If you’re an iPhone user, Apple secretly uploads a record of who you telephoned, when you called and how long you spoke, a researcher has found.
Apple sends these call logs to its servers with no way for a user to disable this function unless you disconnect from the cloud, said Elcomsoft researcher Oleg Afonin on the company blog.
“We discovered that yet another piece of data is stored in the cloud for no apparent reason,” he wrote. “Using an iPhone and have an active iCloud account?
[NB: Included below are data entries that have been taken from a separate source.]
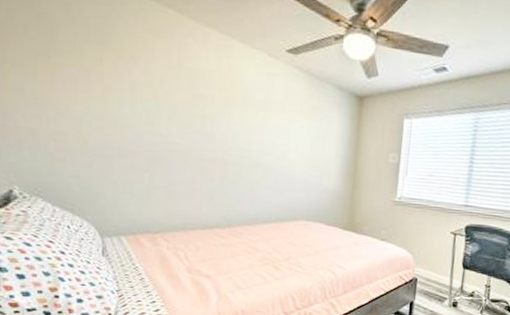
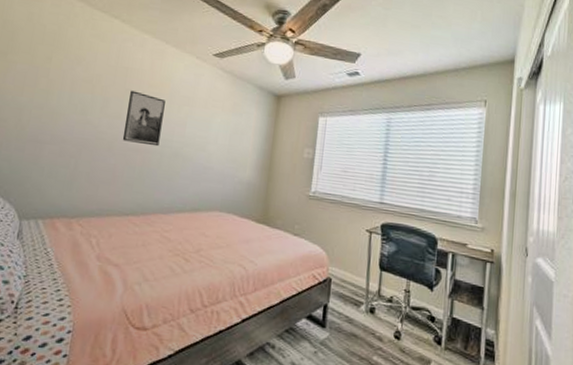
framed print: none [196,95,238,157] -> present [122,90,165,147]

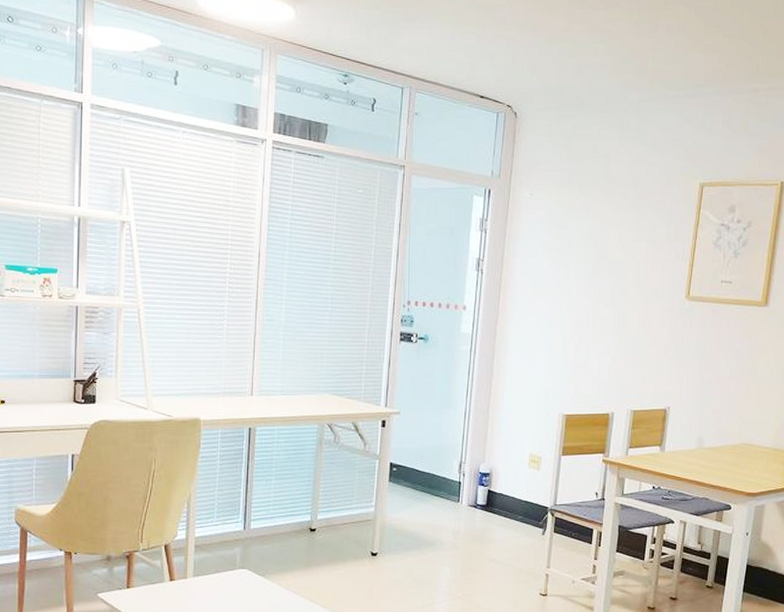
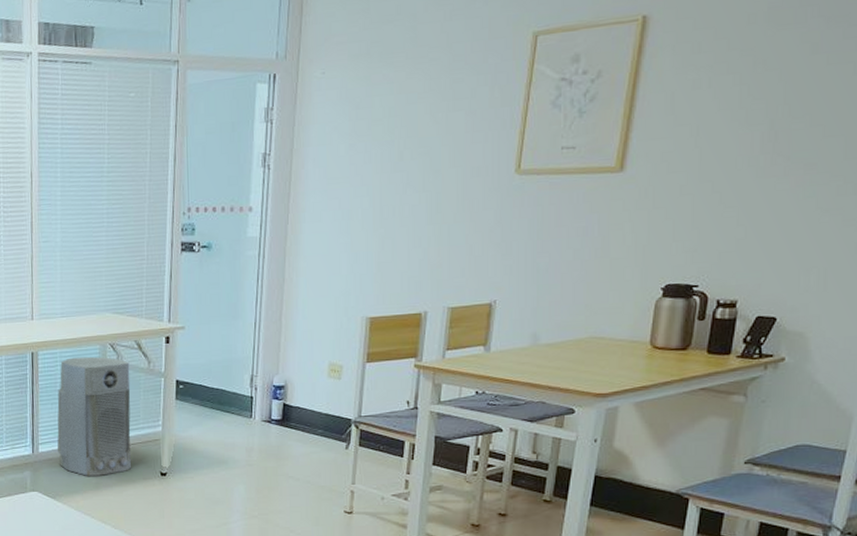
air purifier: none [270,435,346,554] -> present [57,356,131,476]

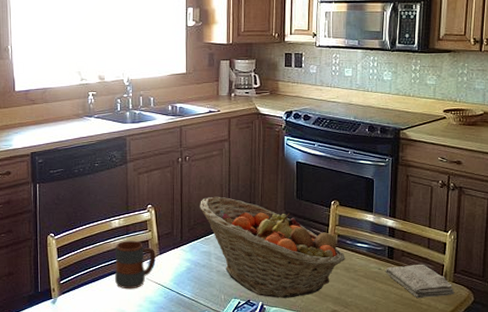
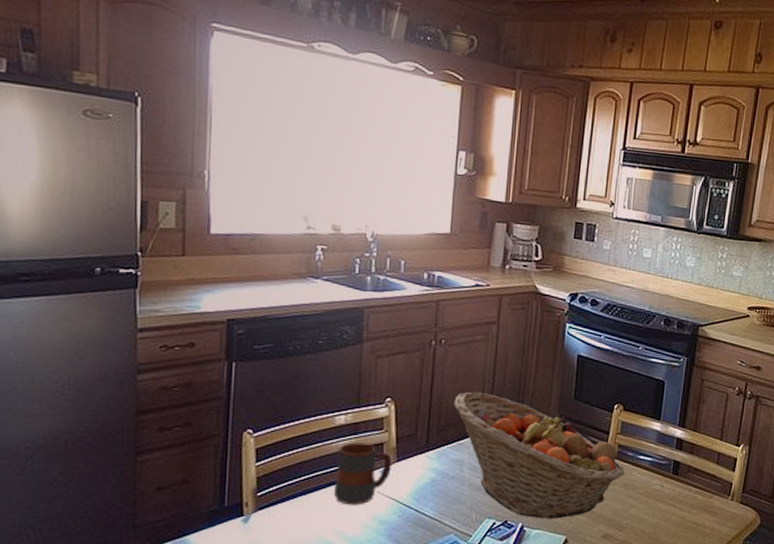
washcloth: present [386,264,454,299] -> none [669,481,741,521]

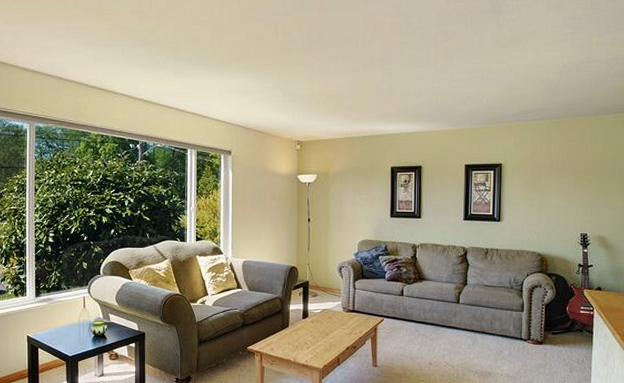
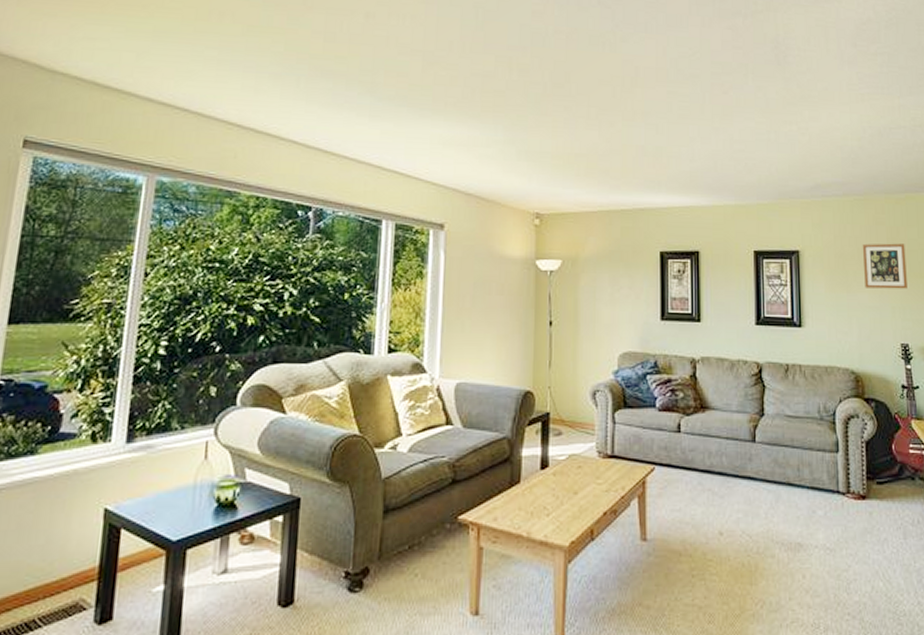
picture frame: none [554,156,592,192] -> present [862,243,907,289]

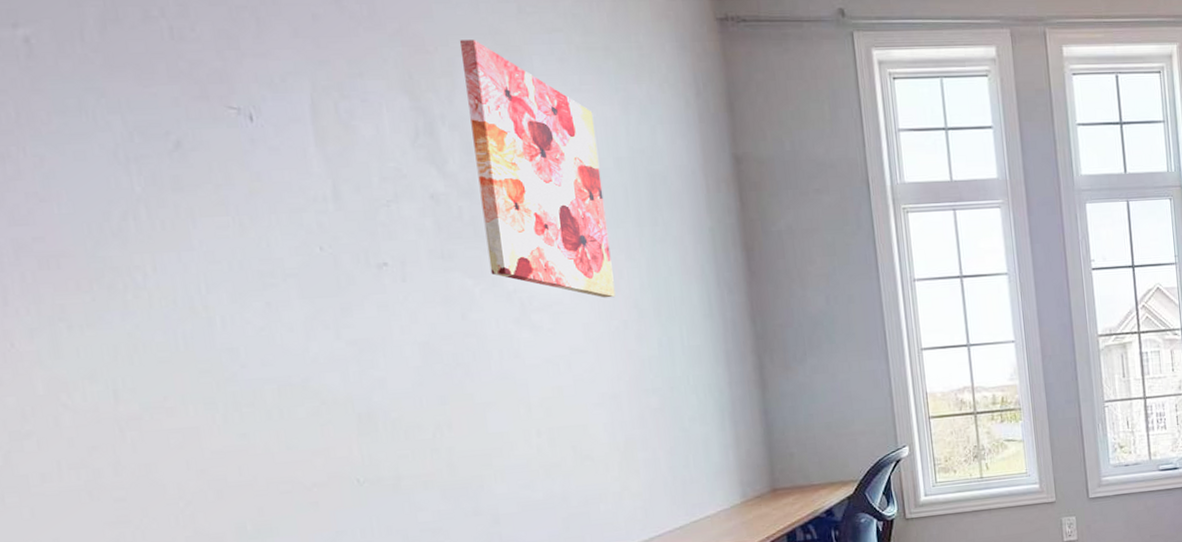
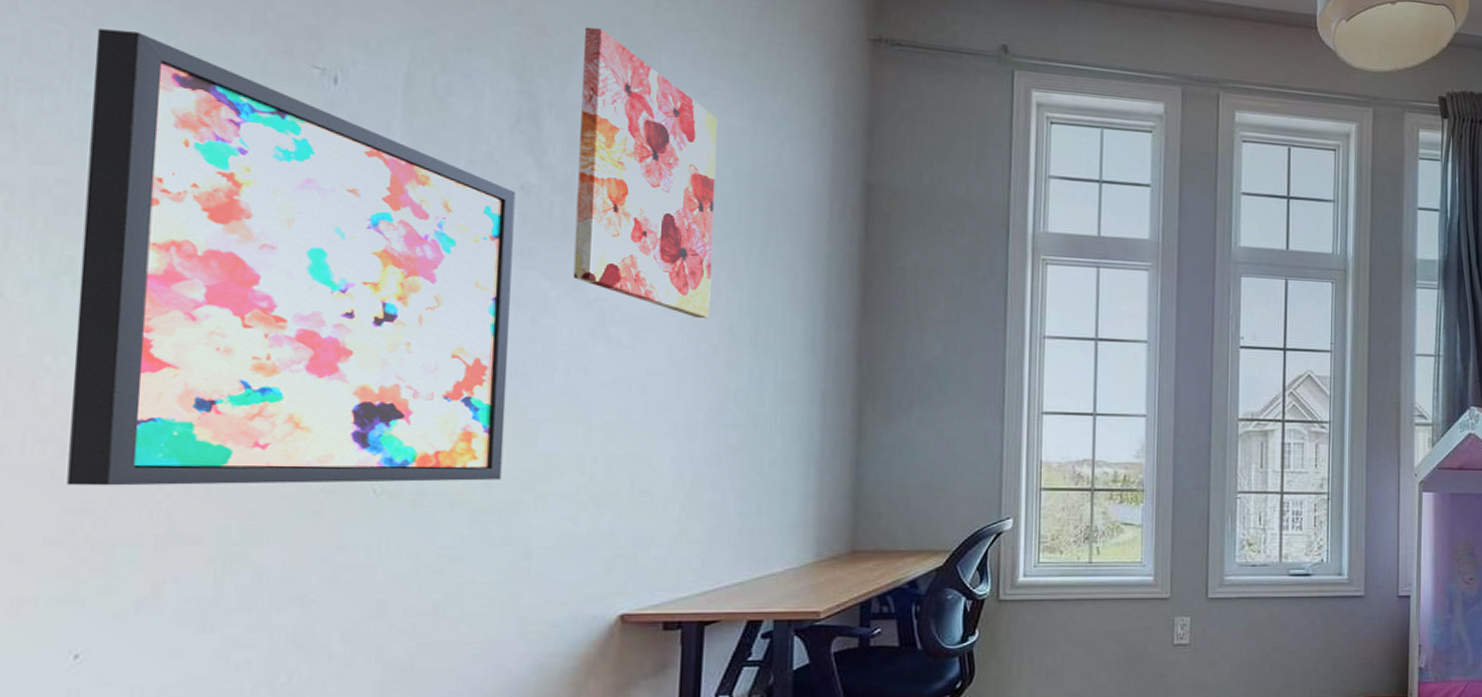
wall art: none [36,95,463,503] -> present [67,28,516,486]

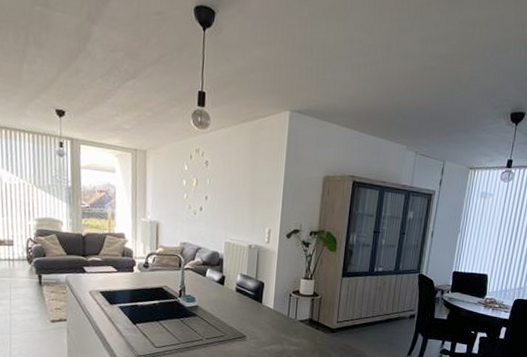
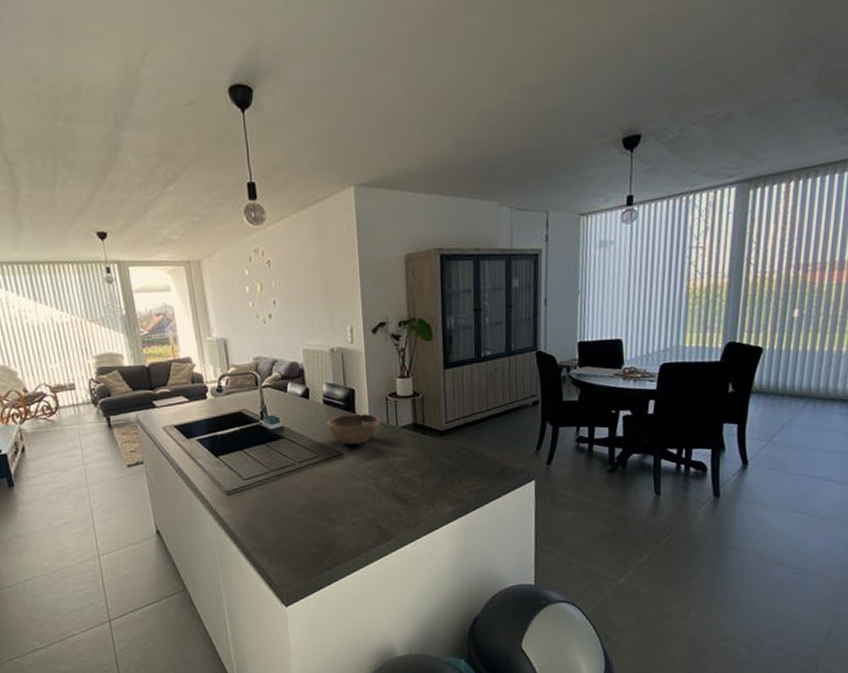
bowl: none [235,303,282,330] -> present [326,413,380,445]

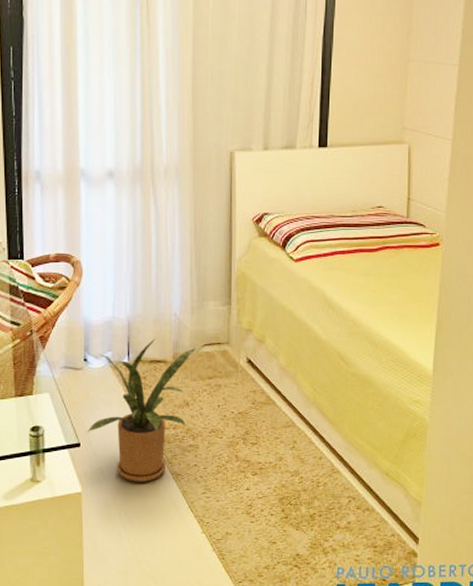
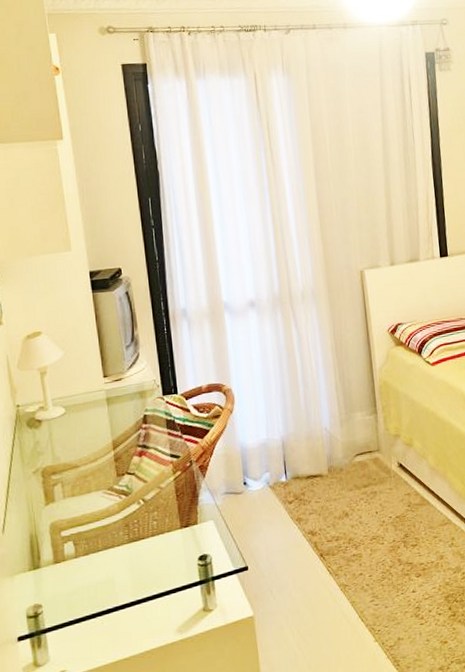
house plant: present [87,338,197,482] -> none [253,454,350,599]

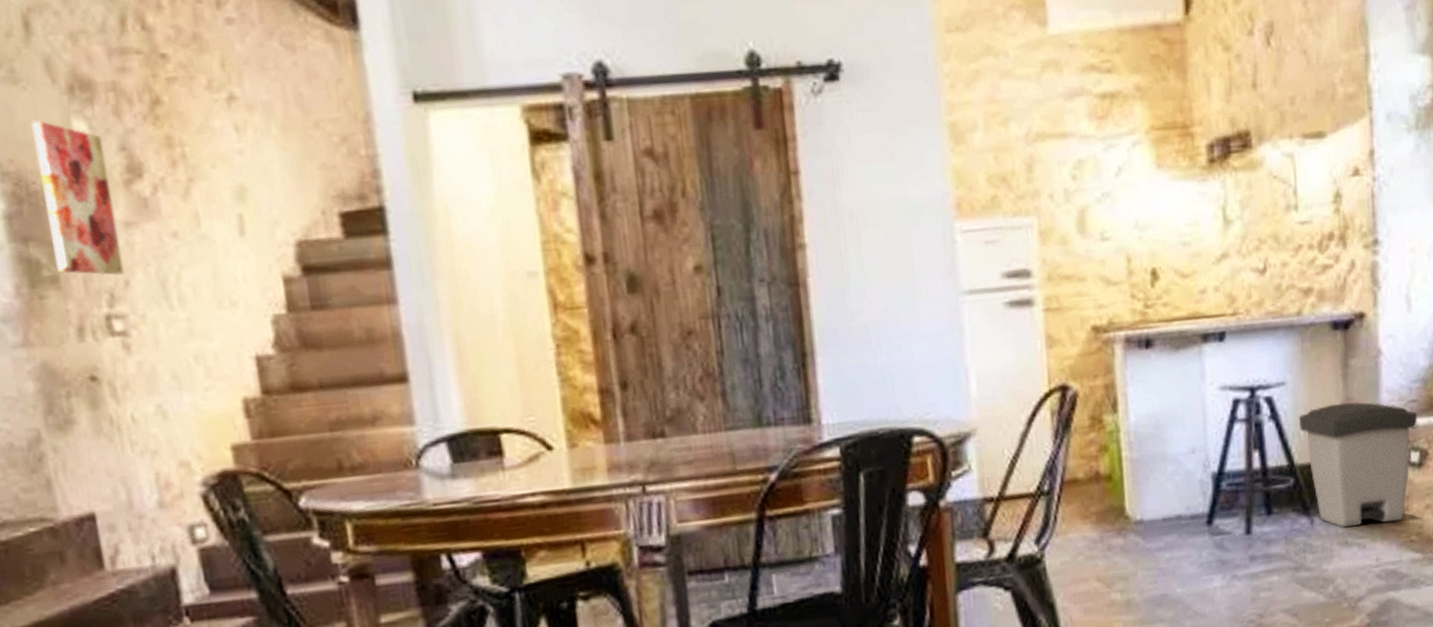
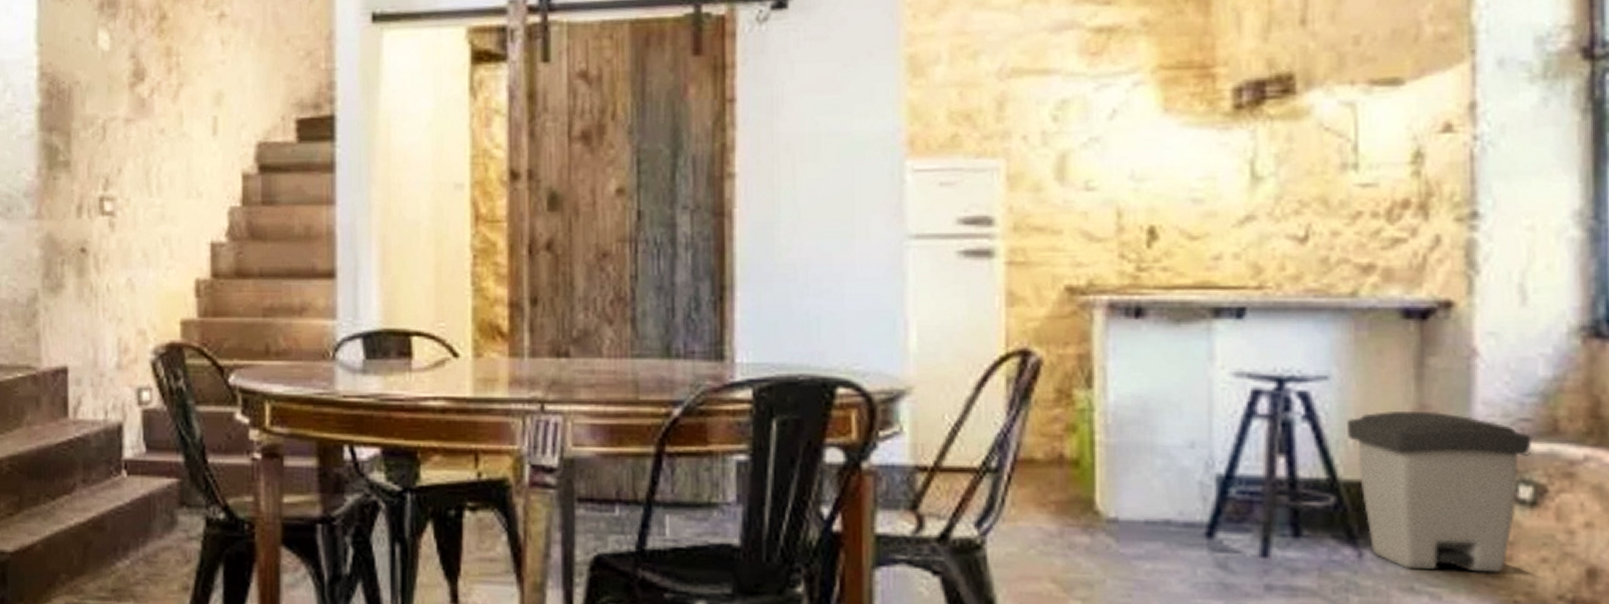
wall art: present [30,120,125,275] -> none [68,31,119,163]

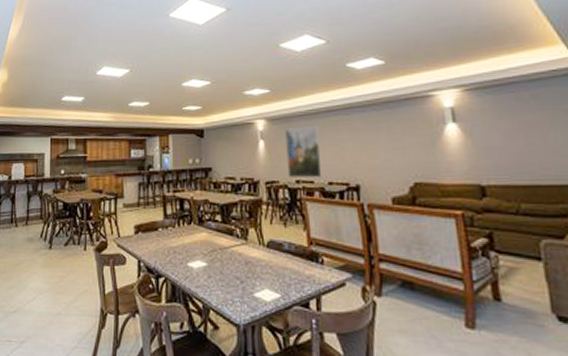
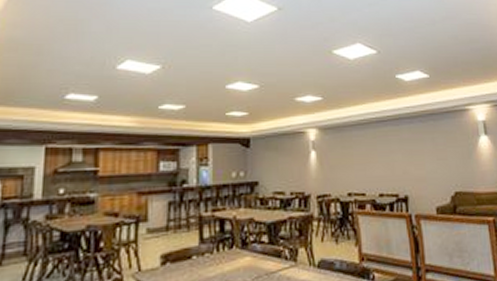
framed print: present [285,124,322,178] -> none [337,134,374,191]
Your calls will sync with iCloud whether you want it or not.”
Afonin said that this seems to defeat the whole purpose of Apple’s tough resistance against government requests for data from iPhones.
“The ability to extract call logs from the cloud instead of having to deal with the tough hardware protection of today’s iPhones can be a blessing for forensic examiners.”
Metadata upload is active on iOS 9 and 10, with switching off iCloud Drive the only way to disable the feature — a method unacceptable for many users as many apps and iOS itself relies on iCloud Drive for full functionality.
Business Insider has contacted Apple for comment.
The security researcher praised the strength of Apple’s security on individual iPhones, but sending such data to the more vulnerable cloud seems to be a leg-up for authorities keen to get their hands on the data of individuals.
“Indeed, the security model of recent iPhones is exemplary. They are extremely difficult to break in on a physical level,” Afonin said. “[But] what seems to be a hassle for some frustrated iPhone users is a real blessing for law enforcement.”
The Australian government has in recent years faced controversy for its collection of metadata, with proponents arguing its importance in national security and crime-fighting while opponents cite privacy concerns.